Throughout the night, melodies are handed around this all-for-one band, ramping up or changing emphasis on a sixpence. The crowd can easily shout the horn lines back to the players – especially when it’s a sample from EC’s track Togetherness (one that paraphrases Damian Marley’s Welcome to Jamrock, itself quoting Ini Kamoze’s World-a-Music).

It would be tempting to call this generous show in this bosom of imperial bling the peak of Ezra Collective’s career to date. There’s even time for a pop-star wardrobe change for the three most mobile players – TJ Koleoso, Mollison and Ogunjobi – and arena gig-style confetti cannons at the end.

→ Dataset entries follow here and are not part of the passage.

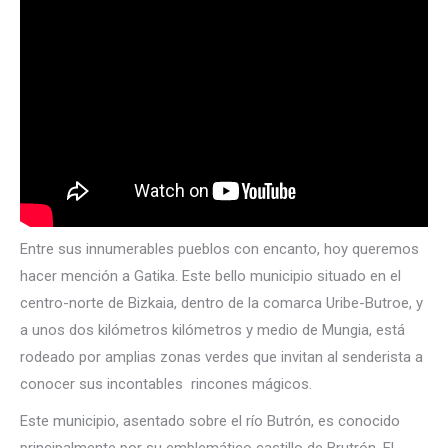
Entre sus innumerables pueblos con encanto, hoy queremos
hacer mención a Gatika. Este bello municipio situado en el
centro-norte de Bizkaia, dentro de la comarca Uribe-Butroe, y
a unos dos kilómetros kilómetros y medio de Mungia, está
rodeado por amplias zonas verdes que invitan al senderista a
conocer sus incontables rincones mágicos.
Este municipio, asentado sobre el río Butrón, es conocido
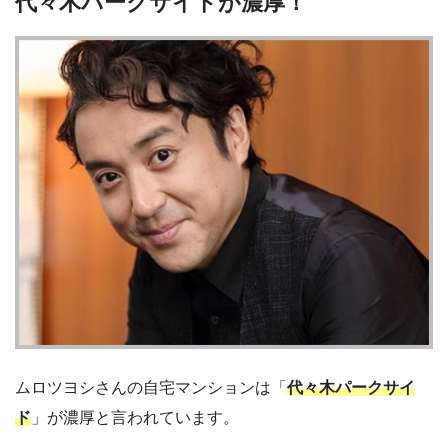
代々木パークサイドが濃厚！
ムロツヨシさんの自宅マンションは「
代々木パークサイ
ド
」が濃厚と言われています。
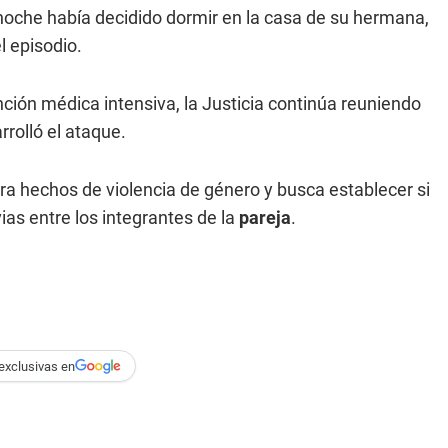
 noche había decidido dormir en la casa de su hermana,
l episodio.
ción médica intensiva, la Justicia continúa reuniendo
rolló el ataque.
ara hechos de violencia de género y busca establecer si
ias entre los integrantes de la
pareja
.
exclusivas en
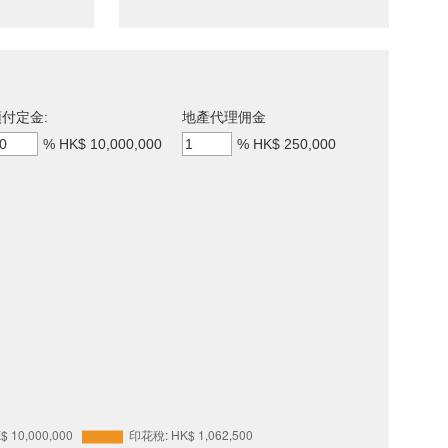
付定金:
地產代理佣金
%
HK$ 10,000,000
%
HK$ 250,000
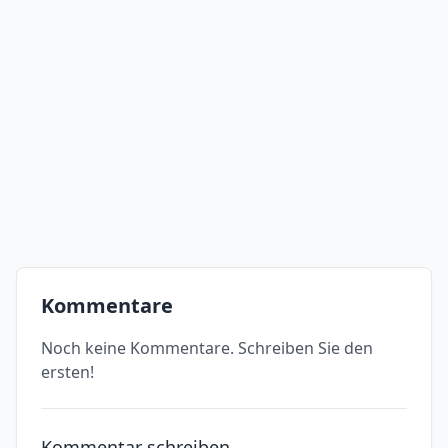
Kommentare
Noch keine Kommentare. Schreiben Sie den
ersten!
Kommentar schreiben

But that would be doing this well-travelled outfit a disservice as well as bolstering an outdated idea of “high” culture. Ezra Collective sold out six gigs in three nights at New York’s Blue Note Café in April this year: a notable jazz-world anointing. The time they played Quincy Jones’s musician-studded birthday party might have been even more nerve-racking.

Dancers from Kinetika Bloco on stage with Ezra Collective at the Royal Albert Hall.
‘Nurturing the next generation seems a natural climax’: dancers from performance group Kinetika Bloco on stage with Ezra Collective at the Royal Albert Hall. Photograph: Andy Hall/The Observer

Like the rapper Kano’s magnificent gig here in 2019, or driller Digga D’s show a fortnight ago, however, there remains something fantastically symbolic in the sound of young, diverse, decolonialised London shaking the famous mushrooms – acoustic diffusers – in the Royal Albert Hall’s dome. It’s a special-guest occasion, and EC have brought several, reprising their appearances on Ezra Collective’s two albums and two EPs.

The most transportive performance comes from fellow jazz musician Zara McFarlane, whose wordless emoting during I Have a God, from 2016’s Chapter 7 EP, supplies the emotional peak of a section devoted to female vocalists (Emeli Sandé and Nao are also in the house).

Three rappers hold up the latter half of the set, with Loyle Carner – who headlined here a month ago – gaining the biggest cheer of recognition. But the more voluble Kojey Radical, who rips up the stage on No Confusion, and veteran grime MC JME (Quest for Coin II) add more barbed focus.

The trajectory throughout is relentlessly up, and these seasoned musicians remain tirelessly eloquent, diverting into Latin forms here, breaking a track down to its bare bones there. One passage lingers long in the memory – Armon-Jones playing solo piano, with flurries of notes cascading across a rapt hall, playing something silvery and beyond genre.

Listen to Ezra Collective’s remix of Fela Kuti’s Lady.

After a triumphant You Can’t Steal My Joy, Koleoso divides the crowd like Moses parting the Red Sea. He travels to a B-kit near the sound desk and Mollison and Ogunjobi follow, playing the aptly named Victory Dance from the middle of the crowd.

That seems hard to top – until Ezra Collective gather the 40-odd young horn players and dozen or so dancers of the carnival-inspired Kinetika Bloco performance group on stage for the closing numbers.

Koleoso doesn’t need to explain: his band, and so many of the London jazz renaissance players, were formed by a seminal youth jazz organisation, Tomorrow’s Warriors. Nurturing the next generation seems a natural climax for a band so big on community. These teenagers might be back in a decade, recalling the first time they shook mushrooms.